While we have welcomed many refugees to these shores, the United States has also been working to overcome the conditions that force large numbers of people to flee their beloved homelands. We have consistently condemned political and religious persecution, and we have championed human rights while promoting the ideals of liberty, democratic pluralism, and tolerance. We have also worked to promote the peaceful resolution of conflicts and sustainable economic development in countries beset by poverty. Tragically, however, despite progress in these areas, the number of refugees worldwide has doubled during the past decade: according to the Department of State, their number has grown from 7,300,000 to an estimated 16,000,000. More than 11,000,000 of these refugees are concentrated in the Near East, in Asia, and in Africa. In all regions of the world, women and children continue to be the most seriously affected.
The international community must continue to uphold its fundamental responsibilities toward refugees.
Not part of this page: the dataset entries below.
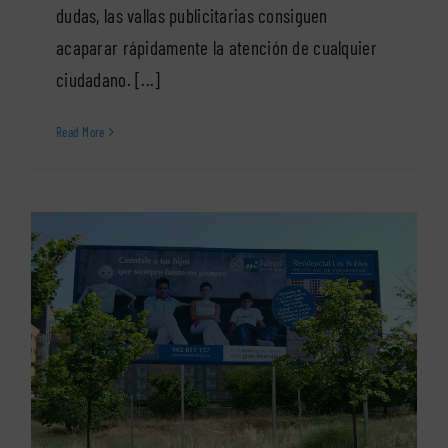
dudas, las vallas publicitarias consiguen
acaparar rápidamente la atención de cualquier
ciudadano. [...]
Read More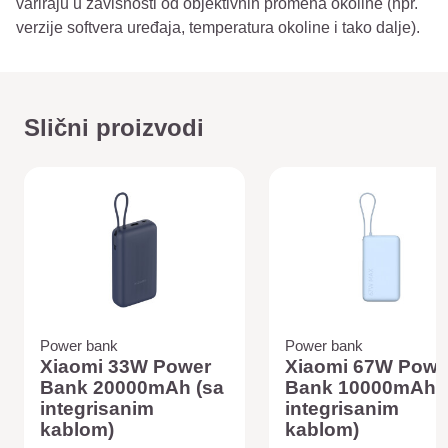
variraju u zavisnosti od objektivnih promena okoline (npr.
verzije softvera uređaja, temperatura okoline i tako dalje).
Slični proizvodi
Power bank
Power bank
Xiaomi 33W Power
Xiaomi 67W Powe
Bank 20000mAh (sa
Bank 10000mAh (
integrisanim
integrisanim
kablom)
kablom)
For our part, the United States remains firmly committed to assisting refugees and to contributing toward international relief efforts. The United States Government will continue to support the work of the United Nations High Commissioner for Refugees. Recognizing the value and the effectiveness of international cooperation on a wide range of global problems, we will also continue to urge other nations to increase their bilateral and multilateral assistance to refugees. Finally, because the refugee crisis is primarily the result of systematic government repression and bitter civil strife in some regions of the world, the United States will continue to promote respect for human rights and the rule of law, as well as the peaceful resolution of conflicts.
The demise of communism and the triumph of democratic movements around the world has brought about an era of promise and opportunity. Heartened by this knowledge, let us build on the progress we have made so that all peoples might enjoy the blessings of freedom and security in their respective homelands.
The Congress, by Senate Joint Resolution 192, has designated October 30 of each year as ``Refugee Day'' and has authorized and requested the President to issue a proclamation in observance of this day.
Now, Therefore, I George Bush, President of the United States of America, do hereby proclaim October 30, 1991, as Refugee Day. I encourage all Americans to observe this day with appropriate programs, ceremonies, and activities.
In Witness Whereof, I have hereunto set my hand this twenty-eighth day of October, in the year of our Lord nineteen hundred and ninety-one, and of the Independence of the United States of America the two hundred and sixteenth.
[Filed with the Office of the Federal Register, 1:56 p.m., October 28, 1991]
Note: This proclamation was published in the Federal Register on October 30.